### REQUIRED WORK
Scan the records for "Kidney". Show the matching lines.

### RECORDS SUPPLIED
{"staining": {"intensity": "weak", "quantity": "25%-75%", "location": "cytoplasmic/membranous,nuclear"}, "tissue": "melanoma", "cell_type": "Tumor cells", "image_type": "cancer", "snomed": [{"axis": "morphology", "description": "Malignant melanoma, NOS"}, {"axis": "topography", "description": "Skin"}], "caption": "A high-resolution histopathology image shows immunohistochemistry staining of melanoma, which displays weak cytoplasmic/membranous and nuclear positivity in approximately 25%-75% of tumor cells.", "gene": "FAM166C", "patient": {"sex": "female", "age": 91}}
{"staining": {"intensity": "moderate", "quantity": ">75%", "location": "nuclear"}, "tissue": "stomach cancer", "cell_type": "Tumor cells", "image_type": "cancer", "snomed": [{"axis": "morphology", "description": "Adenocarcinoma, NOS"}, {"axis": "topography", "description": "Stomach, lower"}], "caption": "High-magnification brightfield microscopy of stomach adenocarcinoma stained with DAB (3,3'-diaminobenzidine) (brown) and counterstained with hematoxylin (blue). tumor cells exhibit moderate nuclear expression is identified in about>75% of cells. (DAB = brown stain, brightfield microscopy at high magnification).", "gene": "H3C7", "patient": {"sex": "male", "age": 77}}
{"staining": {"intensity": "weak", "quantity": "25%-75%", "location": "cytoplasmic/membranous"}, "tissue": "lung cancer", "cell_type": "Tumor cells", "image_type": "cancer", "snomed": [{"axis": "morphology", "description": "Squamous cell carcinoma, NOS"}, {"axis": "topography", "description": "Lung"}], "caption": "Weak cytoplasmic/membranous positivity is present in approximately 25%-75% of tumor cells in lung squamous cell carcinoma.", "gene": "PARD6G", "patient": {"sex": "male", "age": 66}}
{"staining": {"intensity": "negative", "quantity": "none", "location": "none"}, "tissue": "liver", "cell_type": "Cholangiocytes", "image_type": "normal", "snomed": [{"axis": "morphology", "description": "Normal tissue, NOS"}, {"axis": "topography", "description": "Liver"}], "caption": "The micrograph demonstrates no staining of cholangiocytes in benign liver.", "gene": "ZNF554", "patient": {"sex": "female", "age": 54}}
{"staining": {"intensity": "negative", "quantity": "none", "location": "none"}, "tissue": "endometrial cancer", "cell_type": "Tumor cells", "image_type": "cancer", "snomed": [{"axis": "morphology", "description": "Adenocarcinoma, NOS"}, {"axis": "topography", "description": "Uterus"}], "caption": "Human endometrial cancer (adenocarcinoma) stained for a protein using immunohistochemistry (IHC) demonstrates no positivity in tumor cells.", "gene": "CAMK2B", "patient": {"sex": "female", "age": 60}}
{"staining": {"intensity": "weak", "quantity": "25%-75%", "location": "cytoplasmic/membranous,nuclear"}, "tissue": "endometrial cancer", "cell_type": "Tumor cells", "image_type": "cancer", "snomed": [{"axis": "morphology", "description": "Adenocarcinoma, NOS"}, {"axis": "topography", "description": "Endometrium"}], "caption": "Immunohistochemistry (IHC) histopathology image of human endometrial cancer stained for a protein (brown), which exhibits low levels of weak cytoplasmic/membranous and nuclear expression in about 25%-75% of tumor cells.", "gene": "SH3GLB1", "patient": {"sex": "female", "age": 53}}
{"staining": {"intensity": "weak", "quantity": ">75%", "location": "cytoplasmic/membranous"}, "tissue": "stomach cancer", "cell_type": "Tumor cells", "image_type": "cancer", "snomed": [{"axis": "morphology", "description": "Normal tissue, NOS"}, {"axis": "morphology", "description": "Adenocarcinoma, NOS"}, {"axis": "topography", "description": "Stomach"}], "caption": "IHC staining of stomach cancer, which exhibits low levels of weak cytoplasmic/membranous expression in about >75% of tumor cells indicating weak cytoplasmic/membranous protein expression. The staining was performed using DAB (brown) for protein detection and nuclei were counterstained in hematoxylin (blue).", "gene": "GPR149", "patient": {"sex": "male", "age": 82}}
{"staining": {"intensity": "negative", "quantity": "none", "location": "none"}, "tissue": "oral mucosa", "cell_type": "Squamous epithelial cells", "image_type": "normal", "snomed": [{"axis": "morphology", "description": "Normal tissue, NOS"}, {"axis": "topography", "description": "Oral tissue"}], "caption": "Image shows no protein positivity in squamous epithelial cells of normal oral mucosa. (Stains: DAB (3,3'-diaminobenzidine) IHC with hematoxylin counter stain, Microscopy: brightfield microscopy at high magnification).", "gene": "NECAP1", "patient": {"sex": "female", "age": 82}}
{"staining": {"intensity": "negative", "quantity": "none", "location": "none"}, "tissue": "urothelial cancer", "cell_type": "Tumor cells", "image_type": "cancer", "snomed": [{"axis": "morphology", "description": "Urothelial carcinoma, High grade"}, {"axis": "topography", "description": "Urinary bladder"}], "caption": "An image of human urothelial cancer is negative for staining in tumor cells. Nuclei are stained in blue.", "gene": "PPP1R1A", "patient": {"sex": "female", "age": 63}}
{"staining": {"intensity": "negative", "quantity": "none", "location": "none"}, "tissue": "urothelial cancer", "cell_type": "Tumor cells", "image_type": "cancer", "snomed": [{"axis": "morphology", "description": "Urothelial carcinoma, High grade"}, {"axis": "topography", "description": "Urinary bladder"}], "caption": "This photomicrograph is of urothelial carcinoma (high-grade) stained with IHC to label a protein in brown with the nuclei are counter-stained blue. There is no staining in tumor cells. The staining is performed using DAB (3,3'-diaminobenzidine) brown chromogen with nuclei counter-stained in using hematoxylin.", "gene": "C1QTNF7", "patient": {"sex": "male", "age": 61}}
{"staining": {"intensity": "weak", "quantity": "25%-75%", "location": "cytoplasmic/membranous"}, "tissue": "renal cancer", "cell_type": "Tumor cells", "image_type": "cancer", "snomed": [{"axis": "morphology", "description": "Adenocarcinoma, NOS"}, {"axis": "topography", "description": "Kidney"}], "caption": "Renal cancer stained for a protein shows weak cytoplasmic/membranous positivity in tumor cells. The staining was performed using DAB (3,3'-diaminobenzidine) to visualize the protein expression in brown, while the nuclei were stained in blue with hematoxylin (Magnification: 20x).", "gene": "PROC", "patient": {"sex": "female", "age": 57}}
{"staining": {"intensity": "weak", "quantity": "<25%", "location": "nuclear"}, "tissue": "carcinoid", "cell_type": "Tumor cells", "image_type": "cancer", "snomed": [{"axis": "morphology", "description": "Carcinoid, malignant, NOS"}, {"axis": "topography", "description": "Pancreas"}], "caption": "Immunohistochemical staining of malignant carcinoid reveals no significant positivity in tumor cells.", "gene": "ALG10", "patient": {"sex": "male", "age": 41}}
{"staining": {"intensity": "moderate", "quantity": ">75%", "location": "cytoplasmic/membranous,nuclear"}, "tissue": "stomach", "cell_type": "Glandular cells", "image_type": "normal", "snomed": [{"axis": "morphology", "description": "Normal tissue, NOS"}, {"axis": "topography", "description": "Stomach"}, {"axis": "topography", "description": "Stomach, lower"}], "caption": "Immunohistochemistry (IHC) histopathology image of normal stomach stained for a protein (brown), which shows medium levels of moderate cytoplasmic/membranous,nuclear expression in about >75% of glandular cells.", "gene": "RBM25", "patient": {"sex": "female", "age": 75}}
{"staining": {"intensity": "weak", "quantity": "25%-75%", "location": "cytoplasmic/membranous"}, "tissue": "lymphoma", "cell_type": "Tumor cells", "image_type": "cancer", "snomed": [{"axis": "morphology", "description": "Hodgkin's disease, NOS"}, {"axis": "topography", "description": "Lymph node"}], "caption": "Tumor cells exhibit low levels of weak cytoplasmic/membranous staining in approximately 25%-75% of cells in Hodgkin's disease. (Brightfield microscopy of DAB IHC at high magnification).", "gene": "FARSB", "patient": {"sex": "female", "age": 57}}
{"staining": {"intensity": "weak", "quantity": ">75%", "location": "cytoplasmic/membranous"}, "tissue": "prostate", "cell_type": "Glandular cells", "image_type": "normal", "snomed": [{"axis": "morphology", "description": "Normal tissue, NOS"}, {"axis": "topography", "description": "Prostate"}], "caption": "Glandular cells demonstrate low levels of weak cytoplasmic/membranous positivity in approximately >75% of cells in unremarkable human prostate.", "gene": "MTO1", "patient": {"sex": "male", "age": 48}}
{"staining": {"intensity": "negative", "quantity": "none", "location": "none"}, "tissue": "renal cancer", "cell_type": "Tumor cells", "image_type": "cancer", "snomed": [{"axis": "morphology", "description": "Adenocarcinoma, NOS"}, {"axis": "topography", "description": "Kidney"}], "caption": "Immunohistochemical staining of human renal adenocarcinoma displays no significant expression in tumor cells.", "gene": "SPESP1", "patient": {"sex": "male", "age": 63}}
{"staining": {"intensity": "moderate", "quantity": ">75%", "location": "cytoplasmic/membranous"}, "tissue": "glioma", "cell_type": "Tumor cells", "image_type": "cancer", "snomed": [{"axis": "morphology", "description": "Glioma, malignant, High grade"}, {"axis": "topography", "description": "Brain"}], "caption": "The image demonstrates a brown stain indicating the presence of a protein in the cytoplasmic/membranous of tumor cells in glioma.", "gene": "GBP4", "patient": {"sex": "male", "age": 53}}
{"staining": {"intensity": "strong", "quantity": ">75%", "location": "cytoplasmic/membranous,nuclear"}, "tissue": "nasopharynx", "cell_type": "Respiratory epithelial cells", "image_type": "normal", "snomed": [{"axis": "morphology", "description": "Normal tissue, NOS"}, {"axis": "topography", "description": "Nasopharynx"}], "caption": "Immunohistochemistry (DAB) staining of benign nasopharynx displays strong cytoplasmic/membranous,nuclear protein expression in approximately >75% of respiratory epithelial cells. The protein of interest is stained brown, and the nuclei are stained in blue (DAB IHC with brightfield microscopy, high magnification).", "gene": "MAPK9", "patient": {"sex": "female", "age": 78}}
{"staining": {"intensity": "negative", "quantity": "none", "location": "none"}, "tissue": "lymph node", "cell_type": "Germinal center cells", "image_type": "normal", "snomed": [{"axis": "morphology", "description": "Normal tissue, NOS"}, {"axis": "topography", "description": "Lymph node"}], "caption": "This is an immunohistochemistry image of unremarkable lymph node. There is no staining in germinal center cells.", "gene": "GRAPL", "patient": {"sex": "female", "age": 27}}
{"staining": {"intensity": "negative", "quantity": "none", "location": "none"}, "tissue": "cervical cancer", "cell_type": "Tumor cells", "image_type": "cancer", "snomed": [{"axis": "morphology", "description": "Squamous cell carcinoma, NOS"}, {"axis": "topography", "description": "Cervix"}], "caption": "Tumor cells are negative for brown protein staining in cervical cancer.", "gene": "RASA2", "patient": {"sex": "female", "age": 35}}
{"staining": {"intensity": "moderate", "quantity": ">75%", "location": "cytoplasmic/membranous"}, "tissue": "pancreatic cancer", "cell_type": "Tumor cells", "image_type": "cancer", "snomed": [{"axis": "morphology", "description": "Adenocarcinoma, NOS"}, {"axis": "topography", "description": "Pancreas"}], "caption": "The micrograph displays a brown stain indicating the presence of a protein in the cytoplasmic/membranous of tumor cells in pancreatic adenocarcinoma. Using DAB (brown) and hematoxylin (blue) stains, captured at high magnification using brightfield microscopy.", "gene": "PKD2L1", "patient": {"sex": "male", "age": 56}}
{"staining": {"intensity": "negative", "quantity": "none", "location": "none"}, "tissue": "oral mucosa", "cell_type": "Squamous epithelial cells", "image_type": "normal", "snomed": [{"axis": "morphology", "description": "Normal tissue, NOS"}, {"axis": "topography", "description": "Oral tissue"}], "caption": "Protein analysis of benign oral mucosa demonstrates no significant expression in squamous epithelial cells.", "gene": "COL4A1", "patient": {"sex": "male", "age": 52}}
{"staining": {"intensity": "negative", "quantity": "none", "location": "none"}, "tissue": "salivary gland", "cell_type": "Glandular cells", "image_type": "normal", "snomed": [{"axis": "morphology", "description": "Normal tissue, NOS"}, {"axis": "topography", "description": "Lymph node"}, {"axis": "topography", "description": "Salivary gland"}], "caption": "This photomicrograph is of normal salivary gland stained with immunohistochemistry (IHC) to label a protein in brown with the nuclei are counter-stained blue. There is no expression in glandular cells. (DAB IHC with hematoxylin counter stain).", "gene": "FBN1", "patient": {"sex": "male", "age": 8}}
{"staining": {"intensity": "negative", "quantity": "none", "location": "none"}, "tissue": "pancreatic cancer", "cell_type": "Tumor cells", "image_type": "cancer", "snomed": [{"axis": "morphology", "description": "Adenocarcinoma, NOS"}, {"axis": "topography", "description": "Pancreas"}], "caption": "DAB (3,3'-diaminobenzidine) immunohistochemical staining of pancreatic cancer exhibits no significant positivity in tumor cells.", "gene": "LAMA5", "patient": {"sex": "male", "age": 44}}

### WRITTEN RESPONSE
{"staining": {"intensity": "weak", "quantity": "25%-75%", "location": "cytoplasmic/membranous"}, "tissue": "renal cancer", "cell_type": "Tumor cells", "image_type": "cancer", "snomed": [{"axis": "morphology", "description": "Adenocarcinoma, NOS"}, {"axis": "topography", "description": "Kidney"}], "caption": "Renal cancer stained for a protein shows weak cytoplasmic/membranous positivity in tumor cells. The staining was performed using DAB (3,3'-diaminobenzidine) to visualize the protein expression in brown, while the nuclei were stained in blue with hematoxylin (Magnification: 20x).", "gene": "PROC", "patient": {"sex": "female", "age": 57}}
{"staining": {"intensity": "negative", "quantity": "none", "location": "none"}, "tissue": "renal cancer", "cell_type": "Tumor cells", "image_type": "cancer", "snomed": [{"axis": "morphology", "description": "Adenocarcinoma, NOS"}, {"axis": "topography", "description": "Kidney"}], "caption": "Immunohistochemical staining of human renal adenocarcinoma displays no significant expression in tumor cells.", "gene": "SPESP1", "patient": {"sex": "male", "age": 63}}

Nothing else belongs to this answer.